In the near future, Araujo says:
The adoption of cloud services will benefit IT pros who can offer technology plus: plus marketing, plus strategy, plus product development.
"The result will be that companies actually spend more on IT and technology," Araujo says, "but it will become disproportionately reapplied into strategic initiatives."
This is already happening at Ceros, a cloud-based marketing platform that is used by global corporations like Virgin Atlantic, Samsung, and Peugeot.
"The cloud has enabled us to put our best IT people, our best engineers, on the really interesting problems, like new products and business intelligence," said Simon Berg, CEO of Ceros.
IT professionals who approach the cloud without trepidation put themselves at a major competitive advantage," Berg added. "A server closet is comparable to a small automobile garage. Administrators are severely limited by the tools and mechanics they can rustle up inhouse. The cloud on the other hand, is like a worldwide network of aircraft hangars complete with aeronautical engineers and the most cutting-edge equipment.
According to Berg, "the level of sophistication that our platform has achieved could not have been possible without innovative IT professionals who chose to embrace cloud computing.”
Mark Herschberg, of Madison Logic, is already seeing IT pros make an impact on marketing.

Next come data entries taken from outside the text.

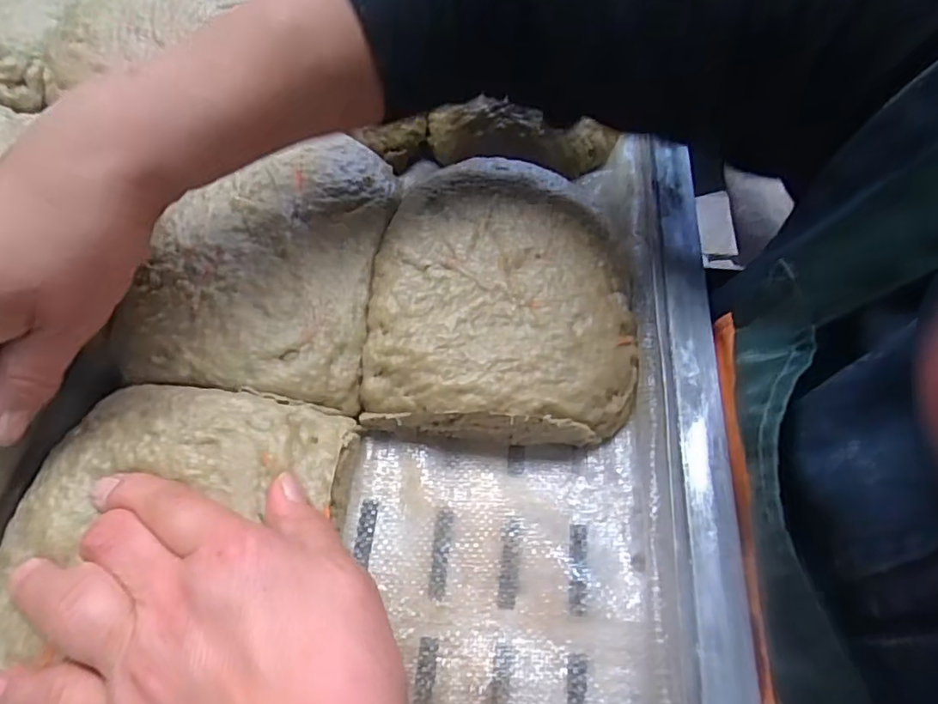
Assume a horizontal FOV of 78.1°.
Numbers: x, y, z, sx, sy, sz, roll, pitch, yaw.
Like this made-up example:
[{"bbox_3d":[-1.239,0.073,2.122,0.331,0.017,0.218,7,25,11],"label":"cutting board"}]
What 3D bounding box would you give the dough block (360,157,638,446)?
[{"bbox_3d":[0.020,-0.035,0.311,0.132,0.042,0.165,5,60,2],"label":"dough block"}]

"As marketing matures, meaning there are more out-of-the-box tools, more of this work can be done by sys admins as opposed to developers," he said."Most marketing companies aren't looking for cutting-edge innovation in technology, so much as trying to reach customers more and better using existing technologies."
That plays to the strength of sys admins who can turn on new systems and "hook them together" by integrating them with existing systems, like the company CRM software.

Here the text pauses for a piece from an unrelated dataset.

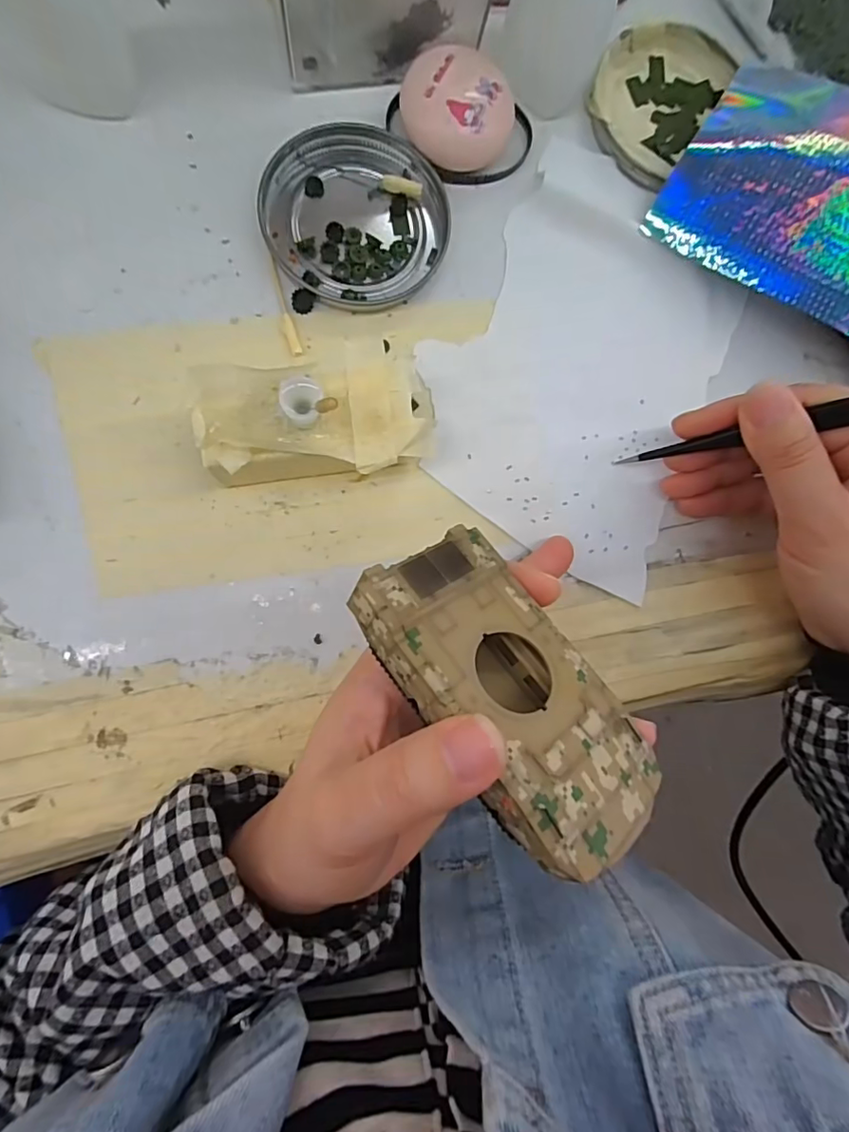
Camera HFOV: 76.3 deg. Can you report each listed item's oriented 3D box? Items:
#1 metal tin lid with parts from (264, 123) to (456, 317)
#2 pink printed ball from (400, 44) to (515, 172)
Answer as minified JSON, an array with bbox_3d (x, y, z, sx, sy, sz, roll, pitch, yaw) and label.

Whether it's new business or marketing, there's a new bottom line, according to Jeff Grace, president of NetEffect, which provides computer and information technology support and consulting services in Las Vegas.
IT pros will be valuable as long as they take advantage of cloud services to "move up the value chain," Grace said.
"It used to be enough to make sure that everything worked," echoed Mark Weinstein. "Now 'just making things work' is just too low a bar."